Just finished reading “Destiny of the Republic: A Tale of Madness, Medicine and the Murder of a President” by Candice Millard. I’m on record as disliking long subtitles, but in this case this book is all those things and more. Millard does a fabulous job telling this tragic story. Her book is the type you don’t want to end, and you worry the next one won’t be near as good. I enjoyed it so much, although the burden the reader carries, the knowledge the President will not pull through, is made even heavier when we learn the way he died.
On July 2, 1881, Charles Guiteau shot Garfield twice inside the Baltimore and Potomac train station (now the main building of the National Gallery of Art).
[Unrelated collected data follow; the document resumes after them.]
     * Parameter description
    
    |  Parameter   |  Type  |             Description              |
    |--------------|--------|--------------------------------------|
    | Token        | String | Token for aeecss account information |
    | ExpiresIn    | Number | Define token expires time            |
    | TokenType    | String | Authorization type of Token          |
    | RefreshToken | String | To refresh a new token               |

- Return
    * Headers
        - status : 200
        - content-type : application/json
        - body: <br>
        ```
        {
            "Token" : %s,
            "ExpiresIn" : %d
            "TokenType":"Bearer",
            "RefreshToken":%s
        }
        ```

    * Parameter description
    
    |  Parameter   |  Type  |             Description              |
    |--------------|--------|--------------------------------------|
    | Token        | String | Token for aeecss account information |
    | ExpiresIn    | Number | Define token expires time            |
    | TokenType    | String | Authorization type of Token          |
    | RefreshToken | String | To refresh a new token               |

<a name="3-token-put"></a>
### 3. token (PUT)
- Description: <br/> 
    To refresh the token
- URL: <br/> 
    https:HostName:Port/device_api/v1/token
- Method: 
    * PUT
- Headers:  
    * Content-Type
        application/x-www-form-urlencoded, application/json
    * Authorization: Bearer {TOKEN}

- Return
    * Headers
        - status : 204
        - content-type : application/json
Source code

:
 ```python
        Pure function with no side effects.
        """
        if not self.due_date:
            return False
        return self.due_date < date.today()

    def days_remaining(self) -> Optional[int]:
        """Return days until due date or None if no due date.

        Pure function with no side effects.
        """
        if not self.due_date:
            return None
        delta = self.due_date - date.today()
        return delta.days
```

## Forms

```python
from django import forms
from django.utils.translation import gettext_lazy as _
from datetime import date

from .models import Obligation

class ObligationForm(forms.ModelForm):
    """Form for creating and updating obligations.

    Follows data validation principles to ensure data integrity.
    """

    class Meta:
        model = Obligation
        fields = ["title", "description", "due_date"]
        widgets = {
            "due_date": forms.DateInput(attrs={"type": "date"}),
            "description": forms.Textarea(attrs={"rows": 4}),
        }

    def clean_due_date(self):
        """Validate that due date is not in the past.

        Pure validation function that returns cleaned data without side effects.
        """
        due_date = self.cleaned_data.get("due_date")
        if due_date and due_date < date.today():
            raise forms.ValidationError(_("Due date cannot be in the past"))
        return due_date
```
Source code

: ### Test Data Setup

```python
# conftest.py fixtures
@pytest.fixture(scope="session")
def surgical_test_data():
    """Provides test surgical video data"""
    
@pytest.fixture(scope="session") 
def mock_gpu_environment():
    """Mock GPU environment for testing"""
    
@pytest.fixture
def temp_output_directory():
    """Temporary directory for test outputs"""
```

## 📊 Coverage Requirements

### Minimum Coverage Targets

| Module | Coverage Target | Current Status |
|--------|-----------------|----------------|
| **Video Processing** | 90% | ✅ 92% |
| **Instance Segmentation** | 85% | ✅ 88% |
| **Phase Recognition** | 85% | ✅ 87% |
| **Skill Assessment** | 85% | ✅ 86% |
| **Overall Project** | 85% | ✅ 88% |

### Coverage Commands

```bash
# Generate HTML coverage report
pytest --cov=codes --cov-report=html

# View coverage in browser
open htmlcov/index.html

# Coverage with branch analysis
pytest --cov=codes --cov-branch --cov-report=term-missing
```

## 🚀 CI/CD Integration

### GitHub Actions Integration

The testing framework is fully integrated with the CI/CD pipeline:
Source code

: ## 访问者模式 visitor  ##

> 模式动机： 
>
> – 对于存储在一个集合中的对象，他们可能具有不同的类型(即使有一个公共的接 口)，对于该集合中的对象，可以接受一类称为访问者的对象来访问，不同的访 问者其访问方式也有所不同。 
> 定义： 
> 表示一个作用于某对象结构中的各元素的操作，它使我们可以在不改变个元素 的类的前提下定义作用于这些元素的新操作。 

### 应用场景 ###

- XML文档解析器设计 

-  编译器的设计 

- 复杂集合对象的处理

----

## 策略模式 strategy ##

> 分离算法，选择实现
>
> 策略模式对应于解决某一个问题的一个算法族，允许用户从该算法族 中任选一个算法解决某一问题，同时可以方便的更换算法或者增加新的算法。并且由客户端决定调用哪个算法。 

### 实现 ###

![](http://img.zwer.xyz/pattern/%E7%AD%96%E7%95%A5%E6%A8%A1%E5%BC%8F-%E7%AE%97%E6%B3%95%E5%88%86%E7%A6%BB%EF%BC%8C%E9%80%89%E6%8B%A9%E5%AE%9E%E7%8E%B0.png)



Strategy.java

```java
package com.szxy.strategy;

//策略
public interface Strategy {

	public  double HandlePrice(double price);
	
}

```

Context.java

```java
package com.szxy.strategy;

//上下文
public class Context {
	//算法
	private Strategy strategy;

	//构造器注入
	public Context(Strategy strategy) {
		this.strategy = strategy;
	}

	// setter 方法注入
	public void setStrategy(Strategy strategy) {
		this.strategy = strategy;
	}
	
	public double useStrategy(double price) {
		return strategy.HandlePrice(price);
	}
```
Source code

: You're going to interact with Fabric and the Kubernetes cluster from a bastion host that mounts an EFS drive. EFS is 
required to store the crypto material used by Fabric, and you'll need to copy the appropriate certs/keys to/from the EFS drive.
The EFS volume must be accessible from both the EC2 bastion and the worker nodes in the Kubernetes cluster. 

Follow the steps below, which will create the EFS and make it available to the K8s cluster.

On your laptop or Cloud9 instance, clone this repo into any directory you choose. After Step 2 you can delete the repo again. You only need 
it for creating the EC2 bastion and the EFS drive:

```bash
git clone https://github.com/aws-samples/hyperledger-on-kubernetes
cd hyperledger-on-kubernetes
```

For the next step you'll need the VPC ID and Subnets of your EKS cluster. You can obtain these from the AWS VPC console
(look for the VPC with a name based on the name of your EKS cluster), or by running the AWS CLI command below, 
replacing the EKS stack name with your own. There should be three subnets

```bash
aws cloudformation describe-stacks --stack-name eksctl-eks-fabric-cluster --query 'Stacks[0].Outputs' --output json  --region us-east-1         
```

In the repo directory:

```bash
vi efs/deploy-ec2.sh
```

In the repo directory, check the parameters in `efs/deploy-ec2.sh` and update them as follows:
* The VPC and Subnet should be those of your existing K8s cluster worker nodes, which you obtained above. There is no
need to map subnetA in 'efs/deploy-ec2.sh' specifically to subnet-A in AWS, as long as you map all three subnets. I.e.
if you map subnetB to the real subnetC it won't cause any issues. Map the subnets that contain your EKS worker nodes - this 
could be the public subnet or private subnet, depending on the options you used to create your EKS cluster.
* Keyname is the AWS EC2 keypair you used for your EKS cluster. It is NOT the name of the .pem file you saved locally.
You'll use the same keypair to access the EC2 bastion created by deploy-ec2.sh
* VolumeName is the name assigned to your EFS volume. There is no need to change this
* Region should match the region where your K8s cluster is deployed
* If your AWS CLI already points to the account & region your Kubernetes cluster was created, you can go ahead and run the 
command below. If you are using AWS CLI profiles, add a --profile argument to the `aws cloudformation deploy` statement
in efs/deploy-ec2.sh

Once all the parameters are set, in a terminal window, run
Leading up to that tragic day, we learn about Lucretia, the President’s loyal and loving wife, Alexander Graham Bell, who tried so desperately to save Garfield with his new induction machine, a precursor to the metal detector; Guiteau, the insane assassin who argued he shot the President but medicine killed him; Senator Roscoe Conkling, the powerful Senator from New York who wanted to maintain the spoils system; Vice President Chester Arthur who gives the story its ironic ending, and Bliss, the intransigent doctor in charge of Garfield’s treatment which lasted an agonizing ten weeks.
Most of all we learn about Garfield. He was a great speaker, a beloved man who pulled himself out of a youthful rut that could have easily made him just another face in the crowd.
This is a very sad chapter in our history, but some good did come out of the tragedy. The Civil Service system was adopted to replace the spoils system, and the country united in the aftermath of Garfield’s death.
My Book of the Year is now a tight, three-way race and the oddsmakers are liking this one.
Note: The Garfield statue is on the west side of the Capitol at the end of Maryland Avenue.